** Yazılı görev **
Materyalde "Rank the series" ifadesini içeren satırdan "The value of Завтрак" ifadesini içeren satıra kadar, iki uç da dahil her şeyi boş satırları atlayarak numaralı bir listeye dönüştür.

== Gösterilen kayıtlar

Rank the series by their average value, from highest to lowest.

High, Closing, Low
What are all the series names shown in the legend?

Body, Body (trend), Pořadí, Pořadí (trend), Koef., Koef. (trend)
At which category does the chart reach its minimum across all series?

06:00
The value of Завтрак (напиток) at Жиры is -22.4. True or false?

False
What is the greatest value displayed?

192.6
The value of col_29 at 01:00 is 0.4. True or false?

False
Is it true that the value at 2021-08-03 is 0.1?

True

====
== Gösterilen kayıtlar

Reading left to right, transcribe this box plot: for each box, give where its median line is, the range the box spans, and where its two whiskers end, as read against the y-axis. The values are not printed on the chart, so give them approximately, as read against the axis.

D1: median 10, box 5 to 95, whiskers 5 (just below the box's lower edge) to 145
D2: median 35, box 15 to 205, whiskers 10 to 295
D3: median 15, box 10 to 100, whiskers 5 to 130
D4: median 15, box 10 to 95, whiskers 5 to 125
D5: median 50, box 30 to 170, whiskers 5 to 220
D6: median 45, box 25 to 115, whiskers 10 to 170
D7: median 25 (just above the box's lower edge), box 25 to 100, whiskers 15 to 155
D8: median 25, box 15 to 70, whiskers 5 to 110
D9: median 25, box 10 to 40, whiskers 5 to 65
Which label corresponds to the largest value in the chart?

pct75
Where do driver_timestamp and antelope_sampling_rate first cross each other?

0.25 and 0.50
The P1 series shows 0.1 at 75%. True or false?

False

====

** Alıştırmanın çözümü **
1. Rank the series by their average value, from highest to lowest.
2. High, Closing, Low
3. What are all the series names shown in the legend?
4. Body, Body (trend), Pořadí, Pořadí (trend), Koef., Koef. (trend)
5. At which category does the chart reach its minimum across all series?
6. 06:00
7. The value of Завтрак (напиток) at Жиры is -22.4. True or false?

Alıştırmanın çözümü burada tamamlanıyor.